Question

If 

\[\int\frac{3x+1}{(x-1)(x-2)(x-3)}dx\]

 

\[= A \;log |x - 1| + B \;log |x - 2| + C\; log |x - 3| + C\]

, then the values of A, B and C are respectively.

• A. 5, -7, -5
• B. 2, -7, -5
• C. 5, -7, 5
• D. 2, -7, 5

Answer 1

The Correct Option is D

We are given \(\int \frac{3x+1}{(x-1)(x-2)(x-3)} dx = A \log |x-1| + B \log |x-2| + C \log |x-3| + C\), and we need to find the values of A, B, and C.
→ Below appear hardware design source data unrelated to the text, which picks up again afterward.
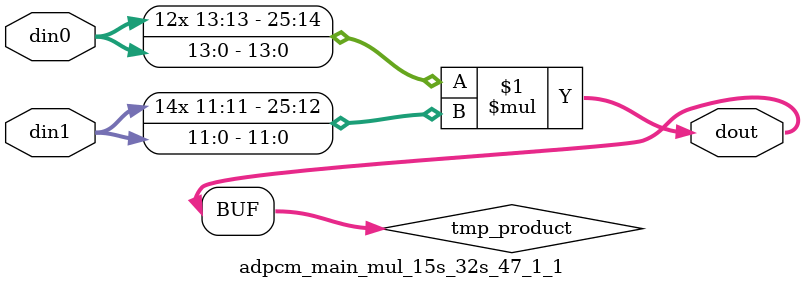
<source format=v>

`timescale 1 ns / 1 ps

  module adpcm_main_mul_15s_32s_47_1_1(din0, din1, dout);
parameter ID = 1;
parameter NUM_STAGE = 0;
parameter din0_WIDTH = 14;
parameter din1_WIDTH = 12;
parameter dout_WIDTH = 26;

input [din0_WIDTH - 1 : 0] din0; 
input [din1_WIDTH - 1 : 0] din1; 
output [dout_WIDTH - 1 : 0] dout;

wire signed [dout_WIDTH - 1 : 0] tmp_product;













assign tmp_product = $signed(din0) * $signed(din1);








assign dout = tmp_product;







endmodule

</source>
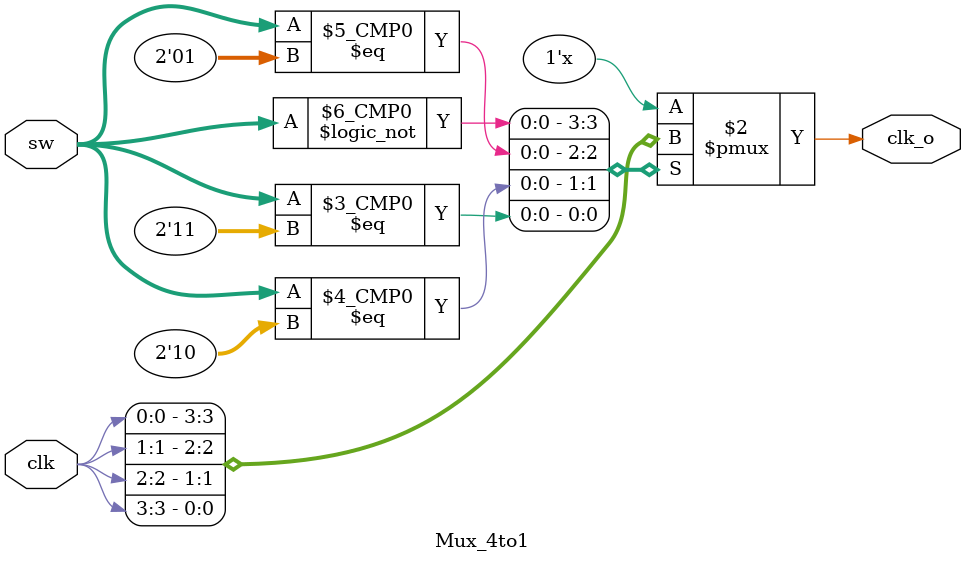
<source format=v>
module Mux_4to1
( 
	input wire [3:0] clk,
	input wire [1:0] sw,
	output reg clk_o
);
// signal declaration
// clk_o ;
	always @(clk,sw)
	case (sw)
		0: clk_o <= clk[0];
		1: clk_o <= clk[1];
		2: clk_o <= clk[2];
		3: clk_o <= clk[3];
	endcase
endmodule

</source>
We can use partial fraction decomposition to express the integrand as:

\(\frac{3x+1}{(x-1)(x-2)(x-3)} = \frac{A}{x-1} + \frac{B}{x-2} + \frac{C}{x-3}\)
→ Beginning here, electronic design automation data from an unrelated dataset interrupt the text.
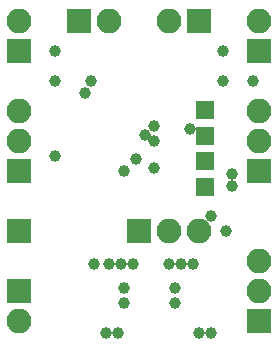
<source format=gbr>
G04 #@! TF.FileFunction,Soldermask,Top*
%FSLAX46Y46*%
G04 Gerber Fmt 4.6, Leading zero omitted, Abs format (unit mm)*
G04 Created by KiCad (PCBNEW (2015-09-22 BZR 6208)-product) date 14.8.2018 10:54:20*
%MOMM*%
G01*
G04 APERTURE LIST*
%ADD10C,0.100000*%
%ADD11R,1.600000X1.600000*%
%ADD12R,2.100000X2.100000*%
%ADD13O,2.100000X2.100000*%
%ADD14C,1.000000*%
G04 APERTURE END LIST*
D10*
D11*
X155448000Y-103716000D03*
X155448000Y-101516000D03*
X155448000Y-108034000D03*
X155448000Y-105834000D03*
D12*
X139700000Y-116840000D03*
D13*
X139700000Y-119380000D03*
D12*
X139700000Y-111760000D03*
X160020000Y-119380000D03*
D13*
X160020000Y-116840000D03*
X160020000Y-114300000D03*
D12*
X139700000Y-106680000D03*
D13*
X139700000Y-104140000D03*
X139700000Y-101600000D03*
D12*
X139700000Y-96520000D03*
D13*
X139700000Y-93980000D03*
D12*
X144780000Y-93980000D03*
D13*
X147320000Y-93980000D03*
D12*
X154940000Y-93980000D03*
D13*
X152400000Y-93980000D03*
D12*
X160020000Y-96520000D03*
D13*
X160020000Y-93980000D03*
D12*
X160020000Y-106680000D03*
D13*
X160020000Y-104140000D03*
X160020000Y-101600000D03*
D12*
X149860000Y-111760000D03*
D13*
X152400000Y-111760000D03*
X154940000Y-111760000D03*
D14*
X148082000Y-120396000D03*
X147066000Y-120396000D03*
X155956000Y-120396000D03*
X154940000Y-120396000D03*
X142748000Y-105410000D03*
X159512000Y-99060000D03*
X156972000Y-99060000D03*
X156972000Y-96520000D03*
X142748000Y-96520000D03*
X142748000Y-99060000D03*
X145288000Y-100076000D03*
X145796000Y-99060000D03*
X152908000Y-117856000D03*
X152908000Y-116586000D03*
X148590000Y-117856000D03*
X148590000Y-116586000D03*
X154432000Y-114554000D03*
X153416000Y-114554000D03*
X152400000Y-114554000D03*
X149352000Y-114554000D03*
X148336000Y-114554000D03*
X147320000Y-114554000D03*
X146050000Y-114554000D03*
X157226000Y-111760000D03*
X148590000Y-106680000D03*
X149606000Y-105664000D03*
X151130000Y-106426000D03*
X154178000Y-103124000D03*
X151130000Y-102870000D03*
X151130000Y-104140000D03*
X155956000Y-110490000D03*
X150368000Y-103632000D03*
X157734000Y-106934000D03*
X157734000Y-107950000D03*
M02*

</source>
Multiplying both sides by \((x-1)(x-2)(x-3)\), we get:

\(3x+1 = A(x-2)(x-3) + B(x-1)(x-3) + C(x-1)(x-2)\)

To find A, set x = 1:

\(3(1)+1 = A(1-2)(1-3)\)

\(4 = A(-1)(-2)\)

\(4 = 2A\)

\(A = 2\)

To find B, set x = 2:

\(3(2)+1 = B(2-1)(2-3)\)

\(7 = B(1)(-1)\)

\(B = -7\)

To find C, set x = 3:

\(3(3)+1 = C(3-1)(3-2)\)

\(10 = C(2)(1)\)

\(C = 5\)

Thus, A = 2, B = -7, and C = 5.

Therefore, the correct option is (D) 2, -7, 5.

Answer 2

We have:

$$ \int \frac{3x+1}{(x-1)(x-2)(x-3)} dx = A \log|x-1| + B \log|x-2| + C \log|x-3| + C. $$

We can decompose the fraction into partial fractions:

$$ \frac{3x+1}{(x-1)(x-2)(x-3)} = \frac{A}{x-1} + \frac{B}{x-2} + \frac{C}{x-3}. $$

Multiply through by the denominator $ (x-1)(x-2)(x-3) $ to get:

$$ 3x+1 = A(x-2)(x-3) + B(x-1)(x-3) + C(x-1)(x-2). $$

To solve for $ A $, $ B $, and $ C $, substitute specific values of $ x $:

If $ x = 1 $:

$$ 3(1)+1 = A(1-2)(1-3) \implies 4 = A(-1)(-2) \implies 4 = 2A \implies A = 2. $$

If $ x = 2 $:

$$ 3(2)+1 = B(2-1)(2-3) \implies 7 = B(1)(-1) \implies B = -7. $$

If $ x = 3 $:

$$ 3(3)+1 = C(3-1)(3-2) \implies 10 = C(2)(1) \implies C = 5. $$

Thus, $ A = 2 $, $ B = -7 $, and $ C = 5 $.